A State of Dysfunction

Late Tuesday morning, Lieutenant Governor Richard Ravitch stepped to the podium in the theater at Albany’s Empire State Plaza before an audience filled with legislators awaiting presentation of the governor’s expectedly grim proposed budget.

Introducing Governor Paterson, Mr. Ravitch took a minute to make a plea-as much as the terse, stoic, raspy-voiced deputy can-for some composure in the upcoming budget debate. “As I introduce him, it is with the sincere hope that the governor will enjoy the confidence and collegiality of the Legislature in trying to deal with this very, very difficult problem, which all of you face together,” Mr. Ravitch said. “It’s important that you come to a resolution of these challenges, as I said, in the most collegial fashion possible.”

Resolution? Probably.

Collegiality? Not if recent history is any guide.

Dysfunction-a descriptor tagged to the Capitol for decades-has been particularly rampant of late, with Albany’s new, slim Democratic State Senate majority struggling to find agreement enough to pass anything remotely controversial, and an unpopular governor unable to exert strong influence.

Now, courtesy of the recession, the governor has thrown into the political mixer a budget with major cuts across programs that have deeply entrenched constituencies, making an unavoidable recipe for sparring-in an election year with an anti-incumbent mood, no less. At $133 billion, the budget has a growth rate below inflation from last year; the governor needs to close a deficit of $7.4 billion, and he has proposed $4.9 billion in spending cuts and $1.4 billion in a scattering of new fees and taxes to do so, in addition to other smaller actions.

What now follows is a three-month dance with the Legislature to try to pass a balanced budget, as required by law. The question is one of just how acrimonious that will be, and, already, there are nascent signs of resistance.

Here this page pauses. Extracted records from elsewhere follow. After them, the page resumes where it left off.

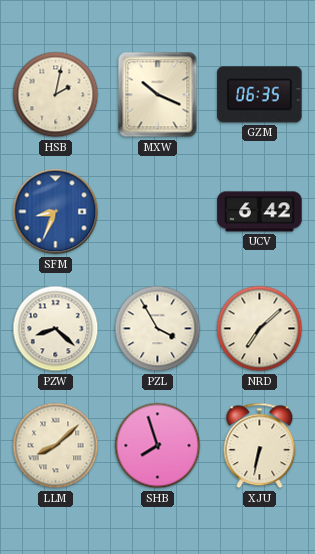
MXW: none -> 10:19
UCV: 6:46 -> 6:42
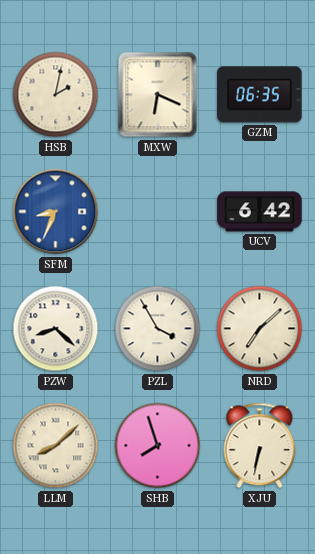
MXW: 10:19 -> 6:19
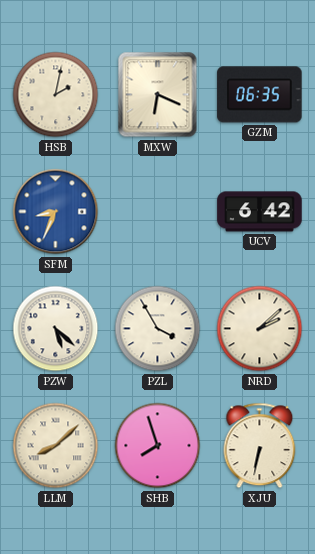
PZW: 8:22 -> 5:22
NRD: 7:08 -> 2:08
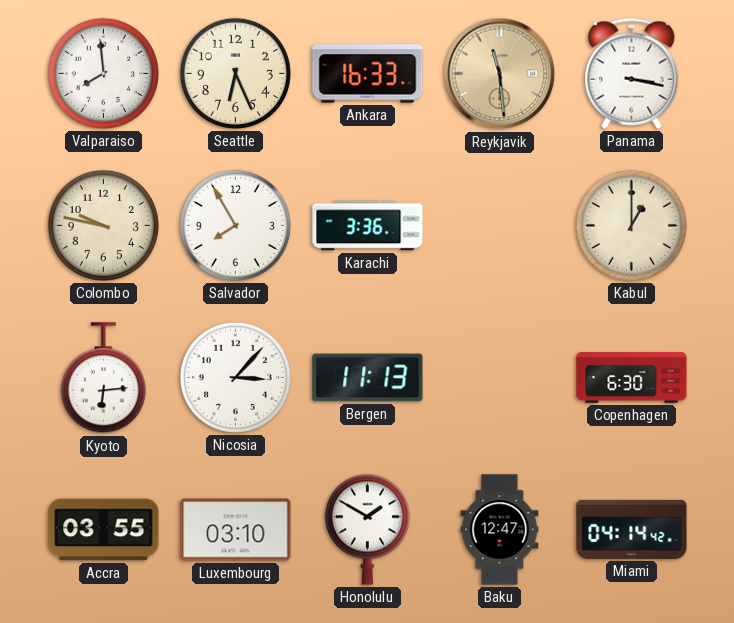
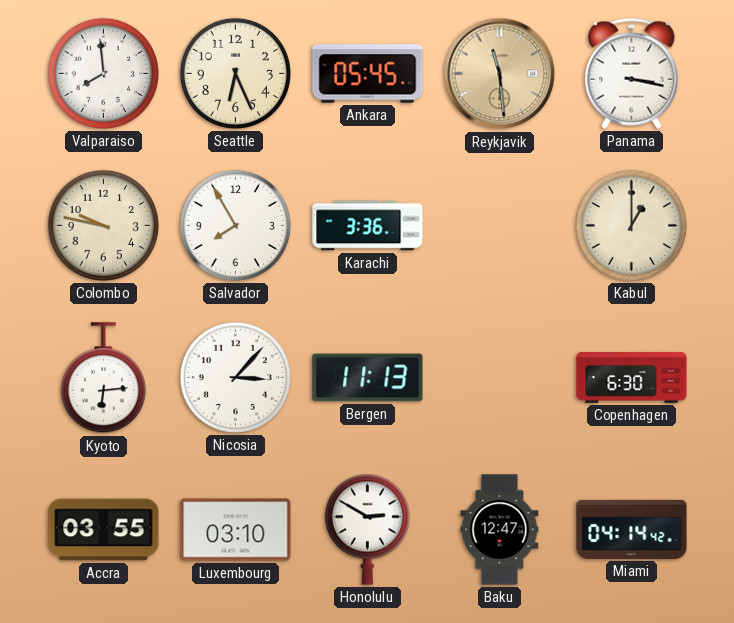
Ankara: 16:33 -> 05:45
Honolulu: 1:50 -> 2:50
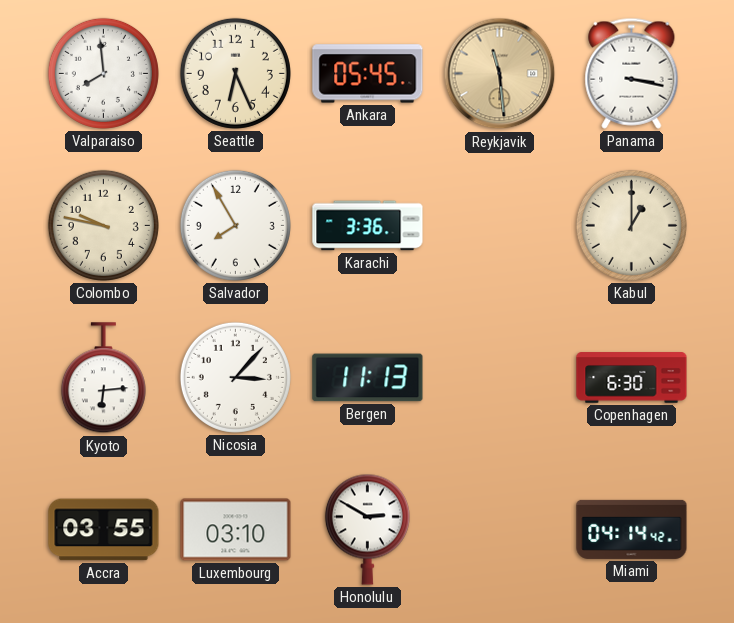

State Senator Carl Kruger, who took a main role blocking the governor’s proposals in his rancorous effort to pass a deficit reduction plan in December.

“The DRP was sort of our opening salvo,” said Mr. Kruger, who added he would call for substantial structural reforms within government to bring new efficiencies and help close the gap. “I think it’s going to be very acrimonious. I think that the governor has taken on the position that the only way that he can sort of raise from the political ashes is by campaigning against the Legislature.”

 

BUDGET CUTS ARE, by their nature, contentious. Every program and job, after all, was put in place at the urging of some person or some group, and more people grow attached to them as constituencies form over time.

“There is no budget solution that is going to make people happy,” said Kathryn Wylde, president of the Partnership for New York City. “I think there is no public tolerance for tax increases, and the governor does not have the power to significantly cut programs without cooperation of the Legislature, which seems unlikely.”